Dass Allen die Zeichen der Zeit früh erkannte, zeigte sich bereits noch zu Lebzeiten in einigen spektakulären Einzelverkäufen seiner Sammlung. Im Jahr 2016 verkaufte er beispielsweise Gerhard Richters Gemälde eines amerikanischen Kampfjets für 25,6 Millionen Dollar, mehr als das Doppelte der 11,2 Millionen Dollar, die er ein Jahrzehnt zuvor bezahlt hatte. 2014 verkaufte er ein Mark Rothko-Gemälde für 56,1 Millionen Dollar, für das er 2007 „nur“ 34,2 Millionen Dollar bezahlt hatte. Ein Sammler also mit dem richtigen Auge für Kunst und Markt – aber auch mit unerschöpflichen monetären Ressourcen, die ihn bei Auktionen immer auch konkurrenzlos zurückließen.

Im Vorfeld der Auktion sahen sich mehr als 20.000 Menschen die Sammlung an. Dabei führten die Schlangen am Rockefeller Plaza in Midtown über bis zu zwei Stunden Wartezeit, nur um die Meisterwerke zu sehen, bevor diese zumeist in Privatsammlungen verschwinden. Dazu zählte eine große Bandbreite an erstklassigen Werken in Allens Sammlung, die er in den 1980er Jahren angelegt hatte und von denen mehr als 150 bei Christie's zum Aufruf kamen.
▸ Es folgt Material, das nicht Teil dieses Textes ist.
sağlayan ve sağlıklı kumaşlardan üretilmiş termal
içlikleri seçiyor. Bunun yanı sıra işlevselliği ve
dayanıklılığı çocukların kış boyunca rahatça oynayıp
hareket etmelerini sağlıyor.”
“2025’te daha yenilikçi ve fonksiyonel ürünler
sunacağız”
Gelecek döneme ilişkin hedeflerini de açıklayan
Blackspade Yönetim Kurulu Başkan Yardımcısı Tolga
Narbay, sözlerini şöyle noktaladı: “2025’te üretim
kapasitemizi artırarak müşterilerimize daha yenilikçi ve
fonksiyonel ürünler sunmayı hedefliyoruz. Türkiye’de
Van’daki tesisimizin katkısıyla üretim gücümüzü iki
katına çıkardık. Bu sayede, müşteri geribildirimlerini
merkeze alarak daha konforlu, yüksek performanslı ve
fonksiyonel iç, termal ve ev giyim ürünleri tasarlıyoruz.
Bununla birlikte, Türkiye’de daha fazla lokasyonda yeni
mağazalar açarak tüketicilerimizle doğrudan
Die Werke umspannenten 500 Jahre Geschichte und reichten von Botticellis klassischer "Madonna des Magnificat" (Mitte des 15. bis Anfang des 16. Jahrhunderts), die bei einer Schätzung von 40 Millionen Dollar für 48 Millionen Dollar verkauft wurde, bis hin zu Wayne Thiebauds skurriler Anordnung von Desserts in "Café Cart" (2012), die bei einer Schätzung von 3 bis 5 Millionen Dollar die Schätzung verdoppeln (6 Mio.) konnte. Ebenso wie das expressiv abstrakte Gemälde von Jasper Johns, "Small False Start", ein Frühwerk aus dem Jahr 1960, das bei einer Schätzung von 45 bis 65 Millionen Dollar für 55 Millionen Dollar verkauft wurde und den 2014 aufgestellten Rekord des Künstlers von 36 Millionen Dollar für ein von Alice Walton erworbenes Flaggengemälde brach.
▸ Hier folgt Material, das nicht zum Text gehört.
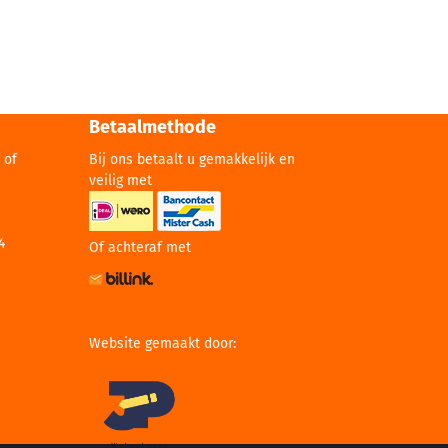
Betaalmethode
 of
Bij ons betaalt u gemakkelijk en
veilig met
4
Of achteraf met
Website gemaakt door: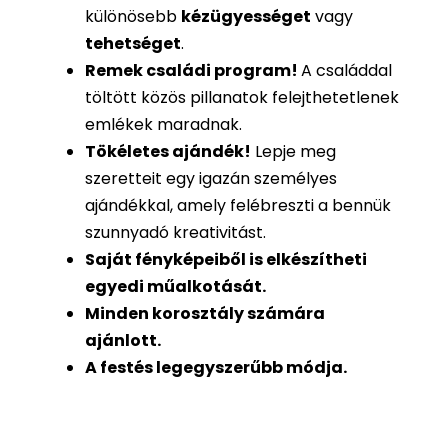
különösebb
kézügyességet
vagy
tehetséget
.
Remek családi program
!
A családdal
töltött közös pillanatok felejthetetlenek
emlékek maradnak.
Tökéletes ajándék
!
Lepje meg
szeretteit egy igazán személyes
ajándékkal, amely felébreszti a bennük
szunnyadó kreativitást.
Saját fényképeiből is
elkészítheti
egyedi műalkotását.
Minden korosztály számára
ajánlott.
A festés legegyszerűbb módja.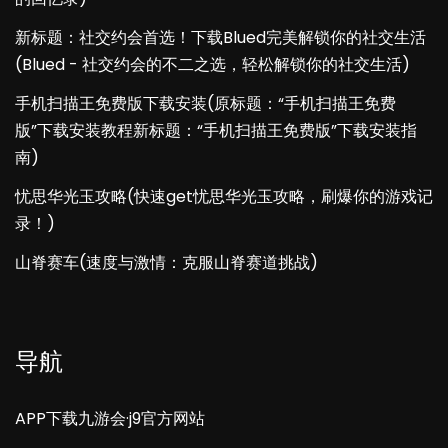
新标题：社交约会首选！下载Blued完美解锁你的社交生活
(Blued - 社交约会的不二之选，轻松解锁你的社交生活)
手机扫描王免费版下载安装(原标题：“手机扫描王免费
版”下载安装教程新标题：“手机扫描王免费版”下载安装指
南)
忧思华光玉攻略(快速get忧思华光玉攻略，刷爆你的游戏记
录！)
山脊赛车(速度与激情：克服山脊赛道挑战)
导航
APP下载九游会·j9官方网站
Auktion "The Paul G. Allen Collection", Christie's, 10. November 2022, Ausstellungsansicht mit Alessandro Filipepi, genannt Sandro Botticelli, Madonna of the Magnificat, © Christie’s Images Limited 2022, Foto © 2022 Visko Hatfield

Auktion "The Paul G. Allen Collection", Christie's, 10. November 2022, Ausstellungsansicht mit Alessandro Filipepi, genannt Sandro Botticelli, Madonna of the Magnificat, © Christie’s Images Limited 2022, Foto © 2022 Visko Hatfield

Der Gesamterlös ging auf Allens Anweisung hin an philanthropische Zwecke.

Sebastian C. Strenger

Christie's erhielt die Auktionsakquisition gegenüber Widersacher Sotheby´s, indem das Auktionshaus den gesamten Verkauf garantierte. Der vereinbarte Mindestpreis für das gesamte Konvolut überzeugte den Nachlass Allen, zumal Christie's das Risiko ausglich, indem es für viele der Lose Mindestgebote von Dritten einholte. Sammler also, die sich im Voraus auf einen Kaufpreis mit Christie´s einigten und damit sicherstellten, dass sie das Werk kaufen konnten, wenn der Preis die Garantie nicht überstieg. Letztlich wurden alle Lose zugeschlagen.

Der Gesamterlös ging auf Allens Anweisung hin an philanthropische Zwecke. Sein Nachlass hatte zuvor die Begünstigten nicht bekannt gegeben, möglicherweise, um potenzielle Käufer nicht zu verprellen, die mit den wohltätigen Zielen nicht einverstanden gewesen wären.